Preacher and Provocateur
Hasan's path began to twist about the time he attended the Dar Al-Hijrah mosque in Falls Church, Va., one of the largest mosques on the East Coast and home to a charismatic Islamic cleric named Anwar al-Awlaki. Born in New Mexico in 1971 to Yemeni parents and educated at Colorado State University, al-Awlaki was often portrayed as a mainstream, moderate Muslim cleric who asserted that terrorists claiming to be good Muslims had "perverted their religion." But the perception of al-Awlaki shifted as intelligence officials began connecting the dots: they found that he had raised money for Hamas, had met with two of the 9/11 hijackers at his previous mosque in San Diego and had some association with other extremist groups. In April 2001, two 9/11 hijackers worshipped at al-Awlaki's Virginia mosque; the next month, Hasan held his mother's funeral there, though there is no evidence that the two men met.

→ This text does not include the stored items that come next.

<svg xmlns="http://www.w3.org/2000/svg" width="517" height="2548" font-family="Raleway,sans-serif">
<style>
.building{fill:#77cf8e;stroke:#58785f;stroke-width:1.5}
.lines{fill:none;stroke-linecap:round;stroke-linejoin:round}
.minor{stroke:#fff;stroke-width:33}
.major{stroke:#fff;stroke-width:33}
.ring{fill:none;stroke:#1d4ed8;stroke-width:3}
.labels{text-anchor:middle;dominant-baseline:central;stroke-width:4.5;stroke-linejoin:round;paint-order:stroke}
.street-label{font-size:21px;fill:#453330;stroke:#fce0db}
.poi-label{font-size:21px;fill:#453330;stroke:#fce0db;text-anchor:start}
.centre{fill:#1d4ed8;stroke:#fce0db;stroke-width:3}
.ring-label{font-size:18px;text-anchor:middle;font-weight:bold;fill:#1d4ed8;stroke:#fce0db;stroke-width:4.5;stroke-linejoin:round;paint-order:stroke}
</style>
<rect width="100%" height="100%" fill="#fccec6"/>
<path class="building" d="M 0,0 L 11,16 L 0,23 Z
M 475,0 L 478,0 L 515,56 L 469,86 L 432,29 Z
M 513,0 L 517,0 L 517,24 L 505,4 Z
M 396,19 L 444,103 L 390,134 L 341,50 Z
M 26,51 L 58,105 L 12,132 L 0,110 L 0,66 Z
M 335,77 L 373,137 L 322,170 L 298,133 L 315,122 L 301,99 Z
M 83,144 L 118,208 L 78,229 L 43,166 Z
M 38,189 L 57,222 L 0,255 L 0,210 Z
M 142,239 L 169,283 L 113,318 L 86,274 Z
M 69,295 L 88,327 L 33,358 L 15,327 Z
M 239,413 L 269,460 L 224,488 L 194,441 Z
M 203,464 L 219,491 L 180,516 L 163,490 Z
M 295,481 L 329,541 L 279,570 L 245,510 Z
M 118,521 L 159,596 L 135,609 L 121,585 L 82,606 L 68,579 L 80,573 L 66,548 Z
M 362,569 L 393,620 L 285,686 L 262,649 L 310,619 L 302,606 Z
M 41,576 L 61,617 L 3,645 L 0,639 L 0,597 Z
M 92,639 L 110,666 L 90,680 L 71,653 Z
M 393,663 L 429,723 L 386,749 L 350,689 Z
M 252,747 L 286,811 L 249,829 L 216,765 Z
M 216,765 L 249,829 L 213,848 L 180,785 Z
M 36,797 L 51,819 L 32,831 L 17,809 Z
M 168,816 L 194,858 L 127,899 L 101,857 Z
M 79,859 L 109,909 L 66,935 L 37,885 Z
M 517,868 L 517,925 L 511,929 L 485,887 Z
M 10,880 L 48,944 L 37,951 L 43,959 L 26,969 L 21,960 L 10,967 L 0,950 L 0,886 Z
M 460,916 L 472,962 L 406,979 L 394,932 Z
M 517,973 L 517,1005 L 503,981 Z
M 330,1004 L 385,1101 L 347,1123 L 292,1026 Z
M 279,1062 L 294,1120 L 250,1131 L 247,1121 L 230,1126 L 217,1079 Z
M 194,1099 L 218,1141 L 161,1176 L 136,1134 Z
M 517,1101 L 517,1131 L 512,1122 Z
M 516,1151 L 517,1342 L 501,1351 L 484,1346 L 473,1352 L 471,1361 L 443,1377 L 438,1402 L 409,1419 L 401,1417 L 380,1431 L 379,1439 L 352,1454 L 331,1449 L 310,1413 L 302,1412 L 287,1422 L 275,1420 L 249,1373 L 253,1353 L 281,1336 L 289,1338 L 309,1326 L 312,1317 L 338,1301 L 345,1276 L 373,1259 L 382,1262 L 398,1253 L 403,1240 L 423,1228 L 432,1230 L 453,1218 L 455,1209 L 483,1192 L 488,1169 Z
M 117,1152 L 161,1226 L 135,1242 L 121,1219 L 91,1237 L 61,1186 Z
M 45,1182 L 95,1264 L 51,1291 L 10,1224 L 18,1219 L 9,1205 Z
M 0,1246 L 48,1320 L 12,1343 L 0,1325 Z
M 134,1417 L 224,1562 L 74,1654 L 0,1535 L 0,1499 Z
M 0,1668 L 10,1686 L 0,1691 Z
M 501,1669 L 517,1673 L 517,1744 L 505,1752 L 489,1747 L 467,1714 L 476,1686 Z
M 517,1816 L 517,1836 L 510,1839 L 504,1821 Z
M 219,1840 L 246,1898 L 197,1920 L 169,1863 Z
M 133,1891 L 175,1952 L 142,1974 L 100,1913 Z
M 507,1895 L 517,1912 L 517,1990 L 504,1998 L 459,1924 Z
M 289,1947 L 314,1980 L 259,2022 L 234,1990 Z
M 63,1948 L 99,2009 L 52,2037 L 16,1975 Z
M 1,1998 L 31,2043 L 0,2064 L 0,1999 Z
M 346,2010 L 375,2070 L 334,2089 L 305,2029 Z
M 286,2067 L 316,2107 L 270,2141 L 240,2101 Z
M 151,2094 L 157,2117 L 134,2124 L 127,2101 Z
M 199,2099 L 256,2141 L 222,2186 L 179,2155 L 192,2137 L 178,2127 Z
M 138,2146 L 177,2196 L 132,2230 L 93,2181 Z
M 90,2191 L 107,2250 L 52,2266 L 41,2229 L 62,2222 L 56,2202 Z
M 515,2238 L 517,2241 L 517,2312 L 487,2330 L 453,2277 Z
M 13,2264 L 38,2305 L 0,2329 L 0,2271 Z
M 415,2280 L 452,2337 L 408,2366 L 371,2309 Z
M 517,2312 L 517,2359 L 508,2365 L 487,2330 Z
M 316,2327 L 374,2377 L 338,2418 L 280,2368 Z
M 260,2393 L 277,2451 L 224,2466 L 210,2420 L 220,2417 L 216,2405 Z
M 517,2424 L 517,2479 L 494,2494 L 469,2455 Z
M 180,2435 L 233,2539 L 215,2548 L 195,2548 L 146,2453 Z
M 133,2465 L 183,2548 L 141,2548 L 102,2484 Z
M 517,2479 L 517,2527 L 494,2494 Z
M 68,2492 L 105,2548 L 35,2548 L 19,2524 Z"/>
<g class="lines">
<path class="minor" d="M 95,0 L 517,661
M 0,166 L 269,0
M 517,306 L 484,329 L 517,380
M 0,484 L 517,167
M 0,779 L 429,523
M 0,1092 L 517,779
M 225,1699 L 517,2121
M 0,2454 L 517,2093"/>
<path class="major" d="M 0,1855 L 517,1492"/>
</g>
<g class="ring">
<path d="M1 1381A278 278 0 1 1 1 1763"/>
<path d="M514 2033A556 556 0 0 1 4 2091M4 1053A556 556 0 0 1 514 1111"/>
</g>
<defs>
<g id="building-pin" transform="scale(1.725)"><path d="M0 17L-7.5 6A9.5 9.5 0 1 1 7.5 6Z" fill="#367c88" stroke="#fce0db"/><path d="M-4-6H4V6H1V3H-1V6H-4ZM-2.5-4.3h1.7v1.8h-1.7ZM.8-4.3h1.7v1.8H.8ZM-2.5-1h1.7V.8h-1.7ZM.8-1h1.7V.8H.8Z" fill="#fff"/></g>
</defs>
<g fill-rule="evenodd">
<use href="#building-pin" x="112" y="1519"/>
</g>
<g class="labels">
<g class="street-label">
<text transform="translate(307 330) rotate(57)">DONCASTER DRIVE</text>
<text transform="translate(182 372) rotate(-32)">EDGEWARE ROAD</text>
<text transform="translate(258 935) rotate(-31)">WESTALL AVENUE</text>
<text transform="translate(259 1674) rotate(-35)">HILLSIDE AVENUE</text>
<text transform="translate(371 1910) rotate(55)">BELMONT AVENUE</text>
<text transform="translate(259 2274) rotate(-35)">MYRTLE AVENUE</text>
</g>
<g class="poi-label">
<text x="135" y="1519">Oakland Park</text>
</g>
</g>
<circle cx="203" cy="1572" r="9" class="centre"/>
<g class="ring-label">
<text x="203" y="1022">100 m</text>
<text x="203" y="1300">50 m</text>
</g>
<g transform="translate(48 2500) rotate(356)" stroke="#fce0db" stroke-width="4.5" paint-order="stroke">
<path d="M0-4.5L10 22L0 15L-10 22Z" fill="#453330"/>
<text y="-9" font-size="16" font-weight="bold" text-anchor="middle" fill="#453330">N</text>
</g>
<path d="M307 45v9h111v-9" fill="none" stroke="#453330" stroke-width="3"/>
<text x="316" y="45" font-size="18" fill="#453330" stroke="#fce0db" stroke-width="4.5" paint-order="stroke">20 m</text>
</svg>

In 2002, al-Awlaki left the U.S. and eventually returned to Yemen, where his humor, charisma and technological savvy helped him develop a global reputation as an intellectual blood bank for aspiring martyrs. The Fort Dix Six are said to have listened to his sermons, as are some of the Minneapolis youths who traveled to Somalia to join the al-Shabab terrorist group. And last December and January, surveillance of al-Awlaki revealed that he had received as many as 20 e-mails from Hasan.